§ **Problem requirements**:
Filter the entries below down to the lines that hold "users".

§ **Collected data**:
===============
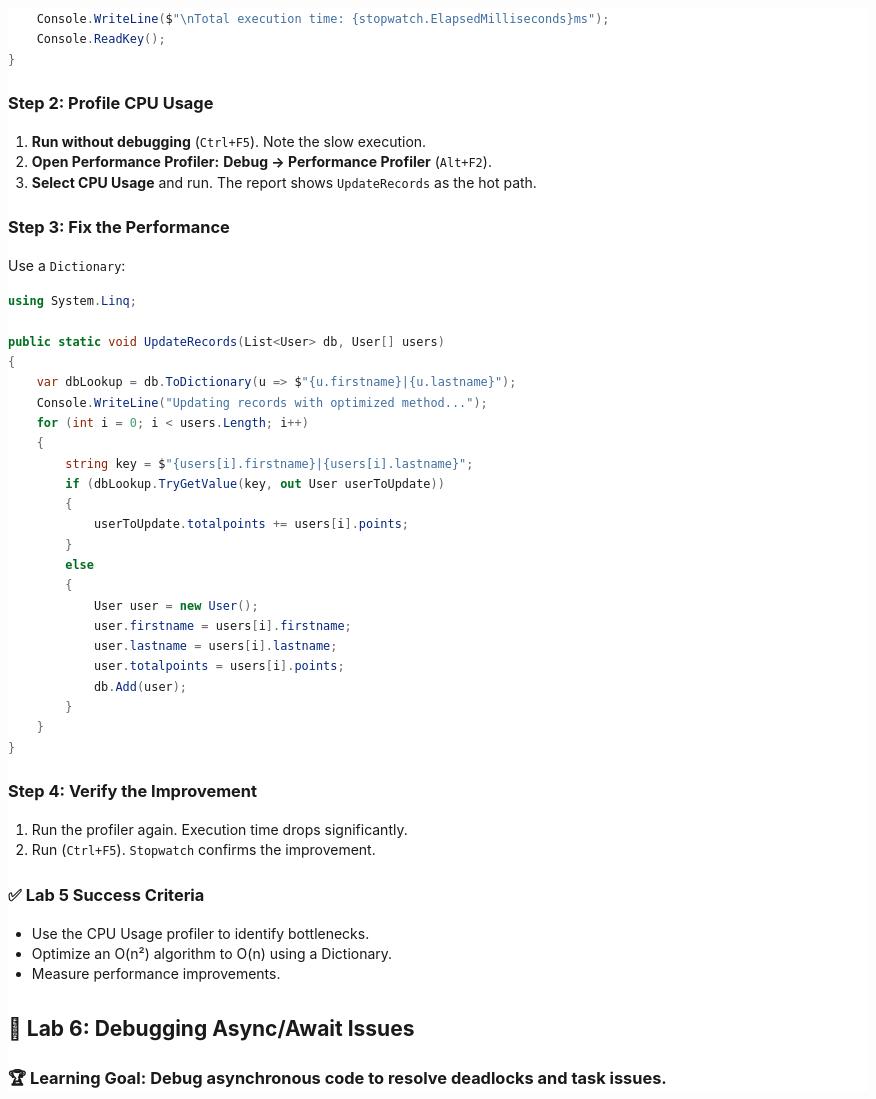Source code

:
 ```csharp
    Console.WriteLine($"\nTotal execution time: {stopwatch.ElapsedMilliseconds}ms");
    Console.ReadKey();
}
```

### Step 2: Profile CPU Usage
1.  **Run without debugging** (`Ctrl+F5`). Note the slow execution.
2.  **Open Performance Profiler:** **Debug → Performance Profiler** (`Alt+F2`).
3.  **Select CPU Usage** and run. The report shows `UpdateRecords` as the hot path.

### Step 3: Fix the Performance
Use a `Dictionary`:
```csharp
using System.Linq;

public static void UpdateRecords(List<User> db, User[] users)
{
    var dbLookup = db.ToDictionary(u => $"{u.firstname}|{u.lastname}");
    Console.WriteLine("Updating records with optimized method...");
    for (int i = 0; i < users.Length; i++)
    {
        string key = $"{users[i].firstname}|{users[i].lastname}";
        if (dbLookup.TryGetValue(key, out User userToUpdate))
        {
            userToUpdate.totalpoints += users[i].points;
        }
        else
        {
            User user = new User();
            user.firstname = users[i].firstname;
            user.lastname = users[i].lastname;
            user.totalpoints = users[i].points;
            db.Add(user);
        }
    }
}
```

### Step 4: Verify the Improvement
1.  Run the profiler again. Execution time drops significantly.
2.  Run (`Ctrl+F5`). `Stopwatch` confirms the improvement.

### ✅ Lab 5 Success Criteria
*   Use the CPU Usage profiler to identify bottlenecks.
*   Optimize an O(n²) algorithm to O(n) using a Dictionary.
*   Measure performance improvements.

## 🧪 Lab 6: Debugging Async/Await Issues
### 🏆 Learning Goal: Debug asynchronous code to resolve deadlocks and task issues.
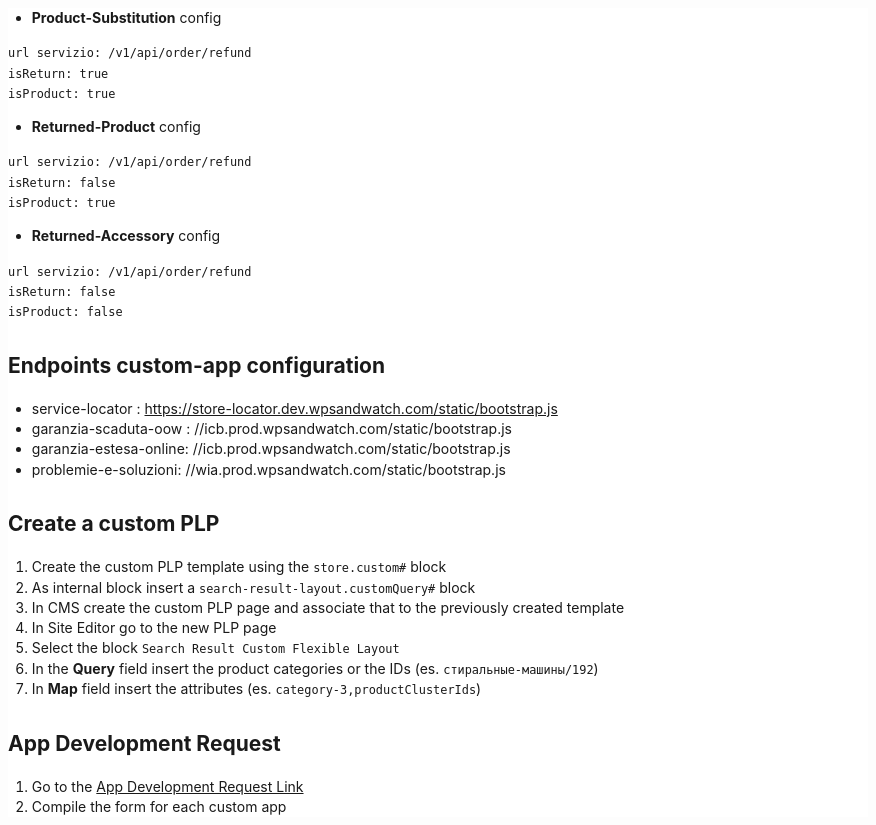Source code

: - **Product-Substitution** config

```
url servizio: /v1/api/order/refund
isReturn: true
isProduct: true
```

- **Returned-Product** config

```
url servizio: /v1/api/order/refund
isReturn: false
isProduct: true
```

- **Returned-Accessory** config

```
url servizio: /v1/api/order/refund
isReturn: false
isProduct: false
```

## Endpoints custom-app configuration

- service-locator : https://store-locator.dev.wpsandwatch.com/static/bootstrap.js
- garanzia-scaduta-oow : //icb.prod.wpsandwatch.com/static/bootstrap.js
- garanzia-estesa-online: //icb.prod.wpsandwatch.com/static/bootstrap.js
- problemie-e-soluzioni: //wia.prod.wpsandwatch.com/static/bootstrap.js

## Create a custom PLP

1. Create the custom PLP template using the `store.custom#` block
2. As internal block insert a `search-result-layout.customQuery#` block
3. In CMS create the custom PLP page and associate that to the previously created template
4. In Site Editor go to the new PLP page
5. Select the block `Search Result Custom Flexible Layout`
6. In the **Query** field insert the product categories or the IDs (es. `стиральные-машины/192`)
7. In **Map** field insert the attributes (es. `category-3,productClusterIds`)

## App Development Request

1. Go to the [App Development Request Link](https://docs.google.com/forms/d/e/1FAIpQLSfhuhFxvezMhPEoFlN9yFEkUifGQlGP4HmJQgx6GP32WZchBw/viewform)
2. Compile the form for each custom app
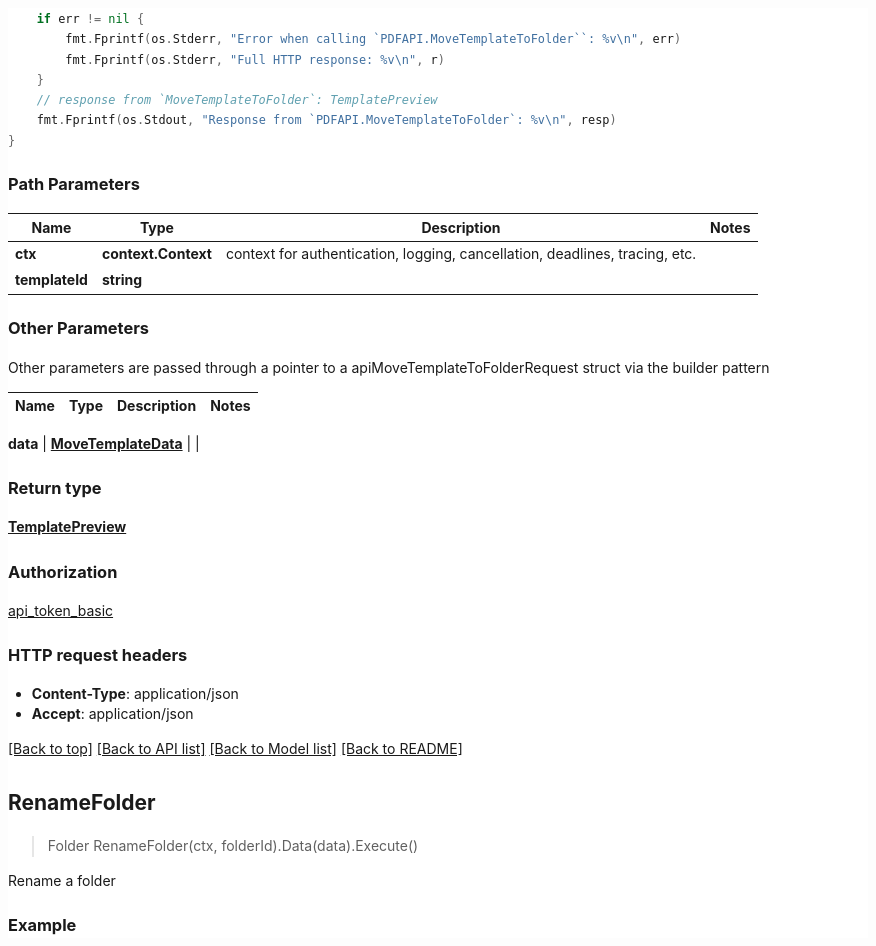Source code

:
 ```go
	if err != nil {
		fmt.Fprintf(os.Stderr, "Error when calling `PDFAPI.MoveTemplateToFolder``: %v\n", err)
		fmt.Fprintf(os.Stderr, "Full HTTP response: %v\n", r)
	}
	// response from `MoveTemplateToFolder`: TemplatePreview
	fmt.Fprintf(os.Stdout, "Response from `PDFAPI.MoveTemplateToFolder`: %v\n", resp)
}
```

### Path Parameters


Name | Type | Description  | Notes
------------- | ------------- | ------------- | -------------
**ctx** | **context.Context** | context for authentication, logging, cancellation, deadlines, tracing, etc.
**templateId** | **string** |  | 

### Other Parameters

Other parameters are passed through a pointer to a apiMoveTemplateToFolderRequest struct via the builder pattern


Name | Type | Description  | Notes
------------- | ------------- | ------------- | -------------

 **data** | [**MoveTemplateData**](MoveTemplateData.md) |  | 

### Return type

[**TemplatePreview**](TemplatePreview.md)

### Authorization

[api_token_basic](../README.md#api_token_basic)

### HTTP request headers

- **Content-Type**: application/json
- **Accept**: application/json

[[Back to top]](#) [[Back to API list]](../README.md#documentation-for-api-endpoints)
[[Back to Model list]](../README.md#documentation-for-models)
[[Back to README]](../README.md)


## RenameFolder

> Folder RenameFolder(ctx, folderId).Data(data).Execute()

Rename a folder

### Example

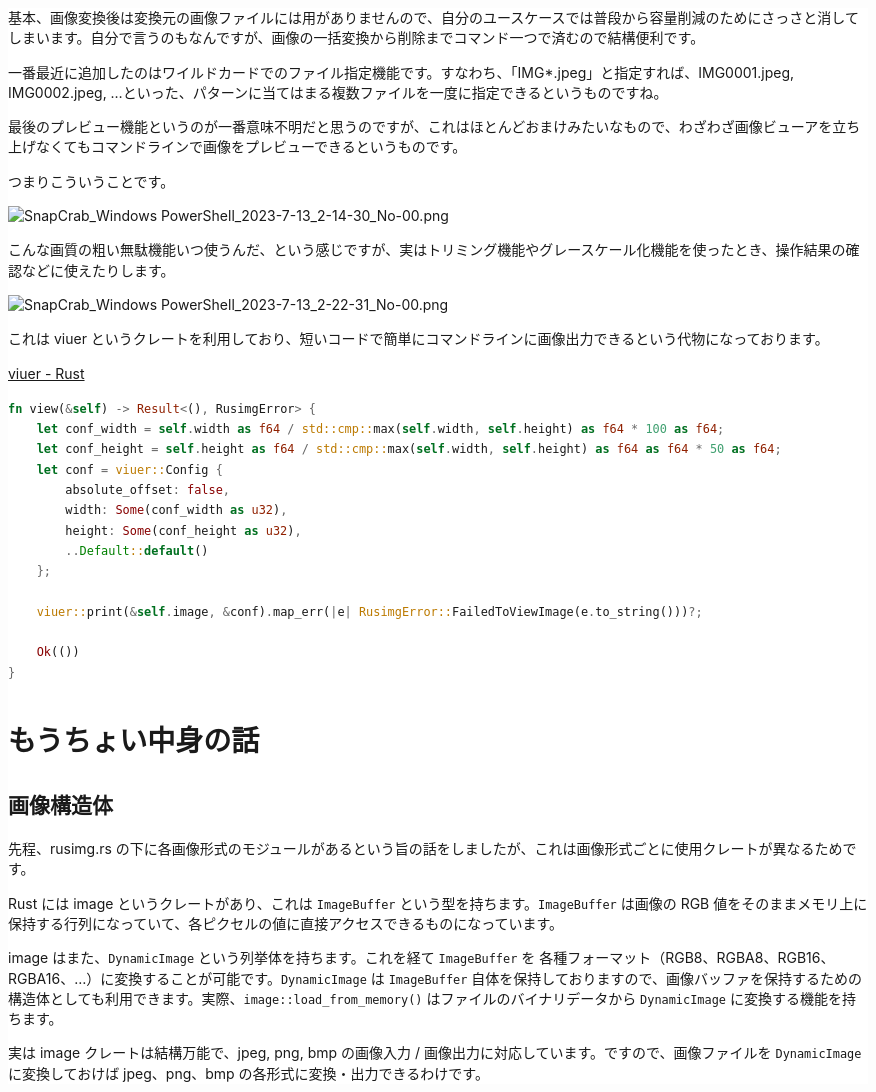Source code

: 基本、画像変換後は変換元の画像ファイルには用がありませんので、自分のユースケースでは普段から容量削減のためにさっさと消してしまいます。自分で言うのもなんですが、画像の一括変換から削除までコマンド一つで済むので結構便利です。

一番最近に追加したのはワイルドカードでのファイル指定機能です。すなわち、「IMG*.jpeg」と指定すれば、IMG0001.jpeg, IMG0002.jpeg, …といった、パターンに当てはまる複数ファイルを一度に指定できるというものですね。

最後のプレビュー機能というのが一番意味不明だと思うのですが、これはほとんどおまけみたいなもので、わざわざ画像ビューアを立ち上げなくてもコマンドラインで画像をプレビューできるというものです。

つまりこういうことです。

![SnapCrab_Windows PowerShell_2023-7-13_2-14-30_No-00.png](..\..\..\assets\img\post\2023-07-13\SnapCrab_Windows%20PowerShell_2023-7-13_2-14-30_No-00.png)

こんな画質の粗い無駄機能いつ使うんだ、という感じですが、実はトリミング機能やグレースケール化機能を使ったとき、操作結果の確認などに使えたりします。

![SnapCrab_Windows PowerShell_2023-7-13_2-22-31_No-00.png](..\..\..\assets\img\post\2023-07-13\SnapCrab_Windows%20PowerShell_2023-7-13_2-22-31_No-00.png)

これは viuer というクレートを利用しており、短いコードで簡単にコマンドラインに画像出力できるという代物になっております。

[viuer - Rust](https://docs.rs/viuer/latest/viuer/)

```rust
fn view(&self) -> Result<(), RusimgError> {
    let conf_width = self.width as f64 / std::cmp::max(self.width, self.height) as f64 * 100 as f64;
    let conf_height = self.height as f64 / std::cmp::max(self.width, self.height) as f64 as f64 * 50 as f64;
    let conf = viuer::Config {
        absolute_offset: false,
        width: Some(conf_width as u32),
        height: Some(conf_height as u32),    
        ..Default::default()
    };

    viuer::print(&self.image, &conf).map_err(|e| RusimgError::FailedToViewImage(e.to_string()))?;

    Ok(())
}
```

# もうちょい中身の話

## 画像構造体

先程、rusimg.rs の下に各画像形式のモジュールがあるという旨の話をしましたが、これは画像形式ごとに使用クレートが異なるためです。

Rust には image というクレートがあり、これは ``ImageBuffer`` という型を持ちます。``ImageBuffer`` は画像の RGB 値をそのままメモリ上に保持する行列になっていて、各ピクセルの値に直接アクセスできるものになっています。

image はまた、``DynamicImage`` という列挙体を持ちます。これを経て ``ImageBuffer`` を 各種フォーマット（RGB8、RGBA8、RGB16、RGBA16、…）に変換することが可能です。``DynamicImage`` は ``ImageBuffer`` 自体を保持しておりますので、画像バッファを保持するための構造体としても利用できます。実際、``image::load_from_memory()`` はファイルのバイナリデータから ``DynamicImage`` に変換する機能を持ちます。

実は image クレートは結構万能で、jpeg, png, bmp の画像入力 / 画像出力に対応しています。ですので、画像ファイルを ``DynamicImage`` に変換しておけば jpeg、png、bmp の各形式に変換・出力できるわけです。
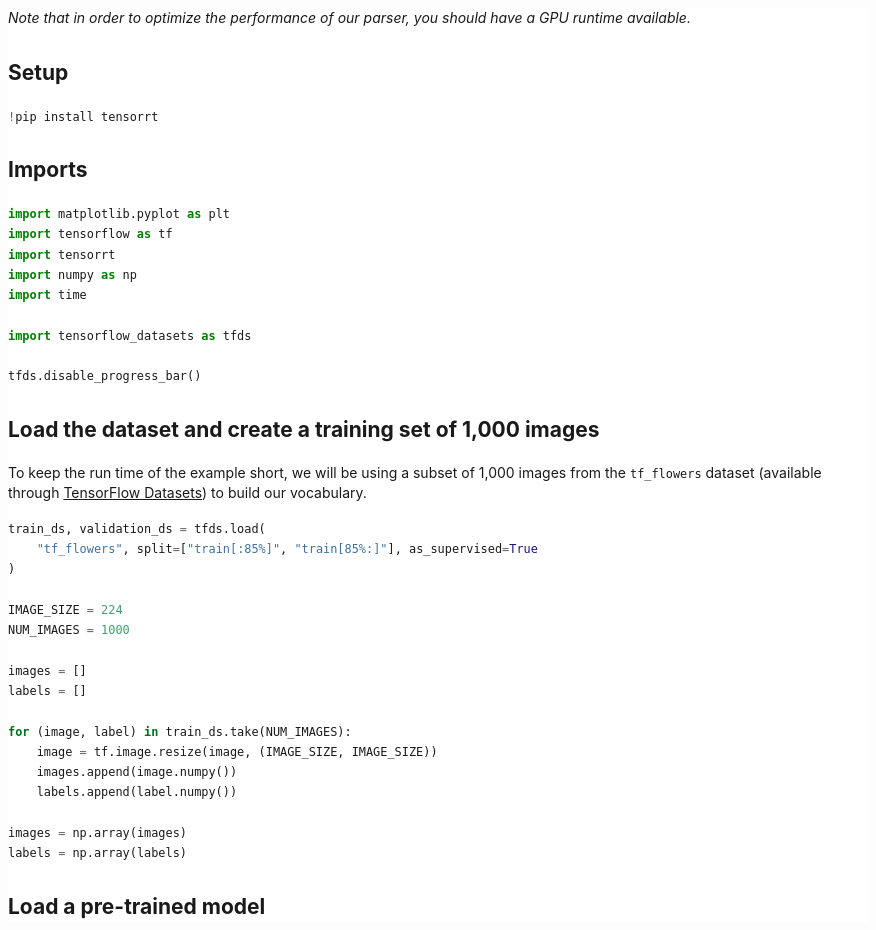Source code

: _Note that in order to optimize the performance of our parser, you should have a GPU runtime available._

## Setup

```python
!pip install tensorrt
```

## Imports

```python
import matplotlib.pyplot as plt
import tensorflow as tf
import tensorrt
import numpy as np
import time

import tensorflow_datasets as tfds

tfds.disable_progress_bar()
```

## Load the dataset and create a training set of 1,000 images

To keep the run time of the example short, we will be using a subset of 1,000 images from the `tf_flowers` dataset (available through [TensorFlow Datasets](https://www.tensorflow.org/datasets/catalog/tf_flowers)) to build our vocabulary.

```python
train_ds, validation_ds = tfds.load(
    "tf_flowers", split=["train[:85%]", "train[85%:]"], as_supervised=True
)

IMAGE_SIZE = 224
NUM_IMAGES = 1000

images = []
labels = []

for (image, label) in train_ds.take(NUM_IMAGES):
    image = tf.image.resize(image, (IMAGE_SIZE, IMAGE_SIZE))
    images.append(image.numpy())
    labels.append(label.numpy())

images = np.array(images)
labels = np.array(labels)
```

## Load a pre-trained model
===============
§ **Written solution**:
public static void UpdateRecords(List<User> db, User[] users)
    for (int i = 0; i < users.Length; i++)
        string key = $"{users[i].firstname}|{users[i].lastname}";
            userToUpdate.totalpoints += users[i].points;
            user.firstname = users[i].firstname;
            user.lastname = users[i].lastname;
            user.totalpoints = users[i].points;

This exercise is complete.